The task —
Continue the text on correctional technology, picking up after its last sentence about the AliveLock pilot at the Gage County jail.

── Selected extract ──

The Future of Techno-Corrections

Technology in corrections is trending. So is the use of electronic monitoring, especially with exclusion zones-areas where people are programmed not to go. In this piece I wrote for Truthout I explore some of the implications of “techno-corrections,” particularly their potential to segregate urban areas, keeping the “good people” in and the “bad people” out. Since large percentages of the population now carry GPS with them at all times, linking that to urban planning and “virtual gentrification” is one possible step for the future.

Link to my story here.

 

World Pilot for Suicide Detection Monitor in Nebraska Jail

Risk WatchLast week the cutting edge of criminal justice technology shifted to Gage County, Nebraska. Sheriff Millard “Gus” Gustafson, who presides over the county’s 30- bed jail, announced that Gage would be the site for the world pilot of a suicide detection device called AliveLock. The system consists of a smart bracelet called a RiskWatch, connected to a forefinger shield much like those used to measure blood oxygen. The RiskWatch will measure various vital signs and trigger an alarm through a computer if the technology indicates the individual is in danger of committing suicide. Despite its small population, Gage County Jail has had two suicides in the past year.

───
── Provided material ──

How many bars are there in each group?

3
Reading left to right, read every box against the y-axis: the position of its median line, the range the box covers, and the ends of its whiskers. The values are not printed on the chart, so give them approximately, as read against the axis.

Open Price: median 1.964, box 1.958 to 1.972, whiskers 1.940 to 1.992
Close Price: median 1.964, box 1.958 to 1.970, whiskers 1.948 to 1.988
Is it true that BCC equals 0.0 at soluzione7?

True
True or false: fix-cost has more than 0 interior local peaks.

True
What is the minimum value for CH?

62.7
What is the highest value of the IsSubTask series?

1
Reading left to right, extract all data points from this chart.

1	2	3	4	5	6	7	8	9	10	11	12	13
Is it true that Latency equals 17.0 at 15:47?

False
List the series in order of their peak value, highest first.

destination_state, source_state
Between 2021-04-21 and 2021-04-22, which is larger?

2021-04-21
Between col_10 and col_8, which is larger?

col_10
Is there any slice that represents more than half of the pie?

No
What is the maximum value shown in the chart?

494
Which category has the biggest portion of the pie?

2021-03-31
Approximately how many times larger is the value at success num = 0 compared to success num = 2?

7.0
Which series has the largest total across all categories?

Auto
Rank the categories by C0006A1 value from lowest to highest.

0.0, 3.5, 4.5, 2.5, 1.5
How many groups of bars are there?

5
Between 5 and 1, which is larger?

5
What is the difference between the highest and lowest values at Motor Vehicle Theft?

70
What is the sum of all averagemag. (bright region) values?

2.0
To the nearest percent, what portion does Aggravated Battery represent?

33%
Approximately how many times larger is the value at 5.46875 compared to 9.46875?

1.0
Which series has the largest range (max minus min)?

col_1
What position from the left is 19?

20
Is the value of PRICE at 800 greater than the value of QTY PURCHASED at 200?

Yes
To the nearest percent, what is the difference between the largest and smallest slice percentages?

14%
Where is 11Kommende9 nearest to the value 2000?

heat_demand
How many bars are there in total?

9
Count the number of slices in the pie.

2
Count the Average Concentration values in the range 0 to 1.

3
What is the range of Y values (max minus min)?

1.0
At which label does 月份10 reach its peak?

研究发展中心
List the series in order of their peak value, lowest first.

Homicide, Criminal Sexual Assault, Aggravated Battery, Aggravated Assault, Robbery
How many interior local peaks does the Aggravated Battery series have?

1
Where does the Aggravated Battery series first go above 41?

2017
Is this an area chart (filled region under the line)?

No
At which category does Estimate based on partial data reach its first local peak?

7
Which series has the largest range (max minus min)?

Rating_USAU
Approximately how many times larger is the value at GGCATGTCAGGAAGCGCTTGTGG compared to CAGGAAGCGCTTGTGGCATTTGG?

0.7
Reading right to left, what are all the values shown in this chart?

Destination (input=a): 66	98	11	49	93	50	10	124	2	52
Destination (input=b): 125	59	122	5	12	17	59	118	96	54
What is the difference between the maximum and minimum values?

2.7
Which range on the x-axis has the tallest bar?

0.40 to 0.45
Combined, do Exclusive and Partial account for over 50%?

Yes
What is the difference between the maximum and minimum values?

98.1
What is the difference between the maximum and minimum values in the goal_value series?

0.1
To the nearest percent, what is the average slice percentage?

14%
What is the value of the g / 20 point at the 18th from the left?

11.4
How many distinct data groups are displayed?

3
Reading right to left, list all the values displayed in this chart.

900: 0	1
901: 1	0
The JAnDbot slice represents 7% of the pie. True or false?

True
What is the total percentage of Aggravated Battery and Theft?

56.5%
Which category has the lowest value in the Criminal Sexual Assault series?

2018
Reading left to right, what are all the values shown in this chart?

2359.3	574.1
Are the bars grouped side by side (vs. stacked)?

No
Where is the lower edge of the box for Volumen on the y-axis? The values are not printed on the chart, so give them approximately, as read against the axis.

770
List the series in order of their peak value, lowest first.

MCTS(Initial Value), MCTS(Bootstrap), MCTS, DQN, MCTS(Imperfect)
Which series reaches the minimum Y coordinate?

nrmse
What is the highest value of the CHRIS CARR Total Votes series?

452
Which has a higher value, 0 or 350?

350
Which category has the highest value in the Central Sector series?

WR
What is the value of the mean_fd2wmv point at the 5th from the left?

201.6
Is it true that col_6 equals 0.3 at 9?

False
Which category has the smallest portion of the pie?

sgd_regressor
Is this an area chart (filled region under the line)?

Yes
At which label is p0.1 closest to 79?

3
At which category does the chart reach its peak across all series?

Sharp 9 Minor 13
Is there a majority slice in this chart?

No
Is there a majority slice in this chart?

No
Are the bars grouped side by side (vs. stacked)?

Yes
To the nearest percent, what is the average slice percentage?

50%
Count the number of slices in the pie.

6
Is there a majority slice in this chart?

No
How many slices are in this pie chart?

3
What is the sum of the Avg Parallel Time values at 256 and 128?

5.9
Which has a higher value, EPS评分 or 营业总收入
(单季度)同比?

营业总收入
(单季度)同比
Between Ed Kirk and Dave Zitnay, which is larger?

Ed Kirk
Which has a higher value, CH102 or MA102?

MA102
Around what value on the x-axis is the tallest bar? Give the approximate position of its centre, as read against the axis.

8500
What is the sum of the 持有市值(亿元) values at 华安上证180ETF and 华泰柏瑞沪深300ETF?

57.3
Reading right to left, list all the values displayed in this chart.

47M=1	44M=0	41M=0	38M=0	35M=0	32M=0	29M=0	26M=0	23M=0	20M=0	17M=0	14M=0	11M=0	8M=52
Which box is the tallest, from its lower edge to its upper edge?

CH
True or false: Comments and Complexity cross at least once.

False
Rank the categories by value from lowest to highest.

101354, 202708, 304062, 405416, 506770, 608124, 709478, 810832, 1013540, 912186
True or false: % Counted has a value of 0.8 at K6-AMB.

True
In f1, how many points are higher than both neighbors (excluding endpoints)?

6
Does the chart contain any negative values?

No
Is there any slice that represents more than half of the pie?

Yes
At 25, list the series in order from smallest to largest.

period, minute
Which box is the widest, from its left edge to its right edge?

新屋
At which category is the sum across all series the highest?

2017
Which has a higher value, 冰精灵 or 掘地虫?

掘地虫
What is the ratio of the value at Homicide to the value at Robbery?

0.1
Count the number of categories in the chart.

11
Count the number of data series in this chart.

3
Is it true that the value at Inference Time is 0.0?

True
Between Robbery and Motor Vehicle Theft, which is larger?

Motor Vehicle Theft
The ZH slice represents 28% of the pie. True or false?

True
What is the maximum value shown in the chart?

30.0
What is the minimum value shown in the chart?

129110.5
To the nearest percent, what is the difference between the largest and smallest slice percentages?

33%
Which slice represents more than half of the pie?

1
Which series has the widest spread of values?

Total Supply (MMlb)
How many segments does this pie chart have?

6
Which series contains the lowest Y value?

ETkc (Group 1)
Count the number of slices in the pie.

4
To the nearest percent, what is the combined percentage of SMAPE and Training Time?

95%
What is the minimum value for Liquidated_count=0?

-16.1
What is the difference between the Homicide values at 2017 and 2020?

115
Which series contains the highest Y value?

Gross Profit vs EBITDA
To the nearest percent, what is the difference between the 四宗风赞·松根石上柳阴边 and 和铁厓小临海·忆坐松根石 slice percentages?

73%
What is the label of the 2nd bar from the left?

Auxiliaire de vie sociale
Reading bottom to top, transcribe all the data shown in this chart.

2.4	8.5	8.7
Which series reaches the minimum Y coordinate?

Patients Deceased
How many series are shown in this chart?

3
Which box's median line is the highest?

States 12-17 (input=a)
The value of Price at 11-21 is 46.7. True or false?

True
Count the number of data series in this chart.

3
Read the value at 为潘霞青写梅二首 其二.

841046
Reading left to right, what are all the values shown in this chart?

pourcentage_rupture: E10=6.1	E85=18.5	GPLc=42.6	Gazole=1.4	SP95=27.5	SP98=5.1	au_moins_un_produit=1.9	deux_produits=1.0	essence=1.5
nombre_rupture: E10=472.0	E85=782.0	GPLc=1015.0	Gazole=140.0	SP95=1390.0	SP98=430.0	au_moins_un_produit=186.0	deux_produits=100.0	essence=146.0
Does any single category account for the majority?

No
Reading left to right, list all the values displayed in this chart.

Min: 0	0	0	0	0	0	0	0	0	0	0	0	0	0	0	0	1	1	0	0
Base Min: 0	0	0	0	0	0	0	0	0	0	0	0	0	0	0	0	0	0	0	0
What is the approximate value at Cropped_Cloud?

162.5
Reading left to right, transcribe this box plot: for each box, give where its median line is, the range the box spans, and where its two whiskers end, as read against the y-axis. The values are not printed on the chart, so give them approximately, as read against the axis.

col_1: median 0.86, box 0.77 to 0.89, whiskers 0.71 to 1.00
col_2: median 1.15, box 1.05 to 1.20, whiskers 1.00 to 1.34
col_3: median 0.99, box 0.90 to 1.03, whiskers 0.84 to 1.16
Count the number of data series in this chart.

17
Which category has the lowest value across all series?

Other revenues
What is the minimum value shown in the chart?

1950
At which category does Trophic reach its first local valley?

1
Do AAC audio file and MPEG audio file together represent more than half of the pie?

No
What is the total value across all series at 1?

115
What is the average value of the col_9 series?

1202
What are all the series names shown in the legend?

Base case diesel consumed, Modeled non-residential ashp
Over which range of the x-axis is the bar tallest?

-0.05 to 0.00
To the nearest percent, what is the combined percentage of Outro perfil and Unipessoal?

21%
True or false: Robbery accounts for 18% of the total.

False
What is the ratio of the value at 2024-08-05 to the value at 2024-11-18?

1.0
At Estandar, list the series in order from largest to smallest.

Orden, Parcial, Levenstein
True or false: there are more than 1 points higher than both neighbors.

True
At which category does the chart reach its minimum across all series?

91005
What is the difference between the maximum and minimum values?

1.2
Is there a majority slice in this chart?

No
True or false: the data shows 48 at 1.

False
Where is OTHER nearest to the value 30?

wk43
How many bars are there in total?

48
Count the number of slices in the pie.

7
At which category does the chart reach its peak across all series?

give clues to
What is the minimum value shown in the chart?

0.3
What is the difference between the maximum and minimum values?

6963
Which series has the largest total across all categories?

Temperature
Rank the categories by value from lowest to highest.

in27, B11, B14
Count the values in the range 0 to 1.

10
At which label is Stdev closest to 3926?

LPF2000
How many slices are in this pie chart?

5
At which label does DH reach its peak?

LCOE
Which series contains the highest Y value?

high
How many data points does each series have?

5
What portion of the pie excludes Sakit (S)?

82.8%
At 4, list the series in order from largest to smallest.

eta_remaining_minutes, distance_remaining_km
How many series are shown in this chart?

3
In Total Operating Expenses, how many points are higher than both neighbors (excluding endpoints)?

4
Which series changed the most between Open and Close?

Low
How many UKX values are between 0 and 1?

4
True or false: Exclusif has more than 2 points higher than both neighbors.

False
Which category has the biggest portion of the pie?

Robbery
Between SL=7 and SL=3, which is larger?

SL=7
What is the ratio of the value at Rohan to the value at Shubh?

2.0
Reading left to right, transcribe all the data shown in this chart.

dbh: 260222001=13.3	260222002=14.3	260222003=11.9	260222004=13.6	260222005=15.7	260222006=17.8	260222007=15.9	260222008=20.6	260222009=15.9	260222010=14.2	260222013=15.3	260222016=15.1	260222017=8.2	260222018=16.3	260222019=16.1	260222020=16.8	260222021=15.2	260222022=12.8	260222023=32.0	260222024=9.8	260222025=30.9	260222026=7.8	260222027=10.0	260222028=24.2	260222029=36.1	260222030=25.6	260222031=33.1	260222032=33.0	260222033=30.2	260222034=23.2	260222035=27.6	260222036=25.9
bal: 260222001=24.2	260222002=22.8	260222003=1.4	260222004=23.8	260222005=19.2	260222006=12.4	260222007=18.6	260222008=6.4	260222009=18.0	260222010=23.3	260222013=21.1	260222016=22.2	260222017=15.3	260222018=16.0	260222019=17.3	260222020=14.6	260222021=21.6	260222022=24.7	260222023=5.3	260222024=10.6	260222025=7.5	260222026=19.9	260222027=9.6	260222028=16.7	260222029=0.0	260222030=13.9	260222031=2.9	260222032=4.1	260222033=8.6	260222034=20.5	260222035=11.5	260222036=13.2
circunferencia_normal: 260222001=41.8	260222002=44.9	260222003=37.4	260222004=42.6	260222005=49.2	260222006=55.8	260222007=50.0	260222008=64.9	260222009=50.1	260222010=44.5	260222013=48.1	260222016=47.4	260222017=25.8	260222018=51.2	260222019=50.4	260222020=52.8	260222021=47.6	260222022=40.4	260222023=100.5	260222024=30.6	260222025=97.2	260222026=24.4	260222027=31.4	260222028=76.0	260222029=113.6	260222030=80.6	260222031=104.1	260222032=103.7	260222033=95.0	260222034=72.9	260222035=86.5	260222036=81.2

───

Answer for the task —
The inventor of AliveLock, Melanie Bailey, used to work under Gustafson as a corrections officer at Gage County. She is also co-founder of Pacific Place Enterprises, the Lincoln-based firm that is marketing the device. Bailey intended that the device help “county jails find ways to safely house” people with mental illness. She indicated AliveLock could be especially effective in old style jails with bars and numerous other points where individuals could potentially hang themselves. In a telephone interview, Gustafson said he thought the RiskWatch “could really help the correction field across the country.” He also predicted it would make Bailey a “rich woman” one day.

AliveLock represents the latest advance in a rising trend toward technologies of carceral control.  The search continues for a techno-corrections miracle to reverse the disastrous consequences of more than three decades of mass incarceration. In a troubled criminal justice sector increasingly dominated by the discourse of evidence-based and research-based solutions, technology offers a simplistic but ultimately ineffective counter to prison abolitionists and advocates of Justice Reinvestment who insist that mass incarceration is grounded in a racialized criminalization of the poor.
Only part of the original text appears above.